§ Information supplied
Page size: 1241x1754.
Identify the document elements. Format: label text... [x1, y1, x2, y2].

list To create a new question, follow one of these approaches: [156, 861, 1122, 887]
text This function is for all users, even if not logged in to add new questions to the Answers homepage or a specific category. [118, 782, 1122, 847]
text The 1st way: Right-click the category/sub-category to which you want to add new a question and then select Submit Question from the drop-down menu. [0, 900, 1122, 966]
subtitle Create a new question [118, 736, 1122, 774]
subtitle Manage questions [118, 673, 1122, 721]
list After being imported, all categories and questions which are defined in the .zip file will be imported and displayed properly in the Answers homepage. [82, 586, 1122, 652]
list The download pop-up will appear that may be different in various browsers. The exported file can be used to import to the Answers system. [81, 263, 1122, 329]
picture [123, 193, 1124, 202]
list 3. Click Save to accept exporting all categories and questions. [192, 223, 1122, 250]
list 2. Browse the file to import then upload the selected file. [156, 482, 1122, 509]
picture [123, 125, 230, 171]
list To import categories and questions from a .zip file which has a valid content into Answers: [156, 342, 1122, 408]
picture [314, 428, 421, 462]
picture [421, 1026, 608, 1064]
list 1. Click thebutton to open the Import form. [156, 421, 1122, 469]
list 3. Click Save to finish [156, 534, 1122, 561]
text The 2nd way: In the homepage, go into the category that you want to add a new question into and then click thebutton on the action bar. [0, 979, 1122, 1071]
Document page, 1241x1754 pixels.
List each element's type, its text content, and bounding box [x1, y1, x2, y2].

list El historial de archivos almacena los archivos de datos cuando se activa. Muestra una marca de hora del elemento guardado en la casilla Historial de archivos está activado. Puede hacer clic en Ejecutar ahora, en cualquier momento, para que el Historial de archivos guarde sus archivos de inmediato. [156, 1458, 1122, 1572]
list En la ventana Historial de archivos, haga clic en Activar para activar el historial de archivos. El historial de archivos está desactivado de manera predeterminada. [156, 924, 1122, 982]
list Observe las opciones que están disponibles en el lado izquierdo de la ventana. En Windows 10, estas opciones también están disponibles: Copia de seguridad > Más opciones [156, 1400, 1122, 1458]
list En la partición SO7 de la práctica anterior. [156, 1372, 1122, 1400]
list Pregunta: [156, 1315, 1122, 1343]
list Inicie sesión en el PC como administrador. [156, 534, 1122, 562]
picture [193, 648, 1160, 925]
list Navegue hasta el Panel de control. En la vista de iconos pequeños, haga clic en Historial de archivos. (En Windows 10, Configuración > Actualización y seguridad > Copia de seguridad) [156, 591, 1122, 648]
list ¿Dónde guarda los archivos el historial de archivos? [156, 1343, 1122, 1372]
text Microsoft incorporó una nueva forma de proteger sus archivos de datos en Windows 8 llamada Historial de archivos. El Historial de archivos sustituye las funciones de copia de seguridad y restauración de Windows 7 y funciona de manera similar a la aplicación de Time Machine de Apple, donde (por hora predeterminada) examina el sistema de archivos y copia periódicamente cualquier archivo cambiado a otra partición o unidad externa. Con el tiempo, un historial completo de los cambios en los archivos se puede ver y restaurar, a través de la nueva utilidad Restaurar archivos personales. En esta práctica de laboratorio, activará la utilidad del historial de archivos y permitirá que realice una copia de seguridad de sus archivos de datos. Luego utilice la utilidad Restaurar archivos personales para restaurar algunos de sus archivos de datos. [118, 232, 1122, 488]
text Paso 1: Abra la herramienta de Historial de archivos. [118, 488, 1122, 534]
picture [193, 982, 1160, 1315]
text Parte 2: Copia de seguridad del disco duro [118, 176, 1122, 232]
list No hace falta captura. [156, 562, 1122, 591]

§ Aim of the task
Please reproduce all the rows above, renaming every "Answers" to "Help Center" and leaving everything else unchanged.

§ Reply to the exercise
Page size: 1241x1754.
Identify the document elements. Format: label text... [x1, y1, x2, y2].

list To create a new question, follow one of these approaches: [156, 861, 1122, 887]
text This function is for all users, even if not logged in to add new questions to the Help Center homepage or a specific category. [118, 782, 1122, 847]
text The 1st way: Right-click the category/sub-category to which you want to add new a question and then select Submit Question from the drop-down menu. [0, 900, 1122, 966]
subtitle Create a new question [118, 736, 1122, 774]
subtitle Manage questions [118, 673, 1122, 721]
list After being imported, all categories and questions which are defined in the .zip file will be imported and displayed properly in the Help Center homepage. [82, 586, 1122, 652]
list The download pop-up will appear that may be different in various browsers. The exported file can be used to import to the Help Center system. [81, 263, 1122, 329]
picture [123, 193, 1124, 202]
list 3. Click Save to accept exporting all categories and questions. [192, 223, 1122, 250]
list 2. Browse the file to import then upload the selected file. [156, 482, 1122, 509]
picture [123, 125, 230, 171]
list To import categories and questions from a .zip file which has a valid content into Help Center: [156, 342, 1122, 408]
picture [314, 428, 421, 462]
picture [421, 1026, 608, 1064]
list 1. Click thebutton to open the Import form. [156, 421, 1122, 469]
list 3. Click Save to finish [156, 534, 1122, 561]
text The 2nd way: In the homepage, go into the category that you want to add a new question into and then click thebutton on the action bar. [0, 979, 1122, 1071]
Document page, 1241x1754 pixels.
List each element's type, its text content, and bounding box [x1, y1, x2, y2].

list El historial de archivos almacena los archivos de datos cuando se activa. Muestra una marca de hora del elemento guardado en la casilla Historial de archivos está activado. Puede hacer clic en Ejecutar ahora, en cualquier momento, para que el Historial de archivos guarde sus archivos de inmediato. [156, 1458, 1122, 1572]
list En la ventana Historial de archivos, haga clic en Activar para activar el historial de archivos. El historial de archivos está desactivado de manera predeterminada. [156, 924, 1122, 982]
list Observe las opciones que están disponibles en el lado izquierdo de la ventana. En Windows 10, estas opciones también están disponibles: Copia de seguridad > Más opciones [156, 1400, 1122, 1458]
list En la partición SO7 de la práctica anterior. [156, 1372, 1122, 1400]
list Pregunta: [156, 1315, 1122, 1343]
list Inicie sesión en el PC como administrador. [156, 534, 1122, 562]
picture [193, 648, 1160, 925]
list Navegue hasta el Panel de control. En la vista de iconos pequeños, haga clic en Historial de archivos. (En Windows 10, Configuración > Actualización y seguridad > Copia de seguridad) [156, 591, 1122, 648]
list ¿Dónde guarda los archivos el historial de archivos? [156, 1343, 1122, 1372]
text Microsoft incorporó una nueva forma de proteger sus archivos de datos en Windows 8 llamada Historial de archivos. El Historial de archivos sustituye las funciones de copia de seguridad y restauración de Windows 7 y funciona de manera similar a la aplicación de Time Machine de Apple, donde (por hora predeterminada) examina el sistema de archivos y copia periódicamente cualquier archivo cambiado a otra partición o unidad externa. Con el tiempo, un historial completo de los cambios en los archivos se puede ver y restaurar, a través de la nueva utilidad Restaurar archivos personales. En esta práctica de laboratorio, activará la utilidad del historial de archivos y permitirá que realice una copia de seguridad de sus archivos de datos. Luego utilice la utilidad Restaurar archivos personales para restaurar algunos de sus archivos de datos. [118, 232, 1122, 488]
text Paso 1: Abra la herramienta de Historial de archivos. [118, 488, 1122, 534]
picture [193, 982, 1160, 1315]
text Parte 2: Copia de seguridad del disco duro [118, 176, 1122, 232]
list No hace falta captura. [156, 562, 1122, 591]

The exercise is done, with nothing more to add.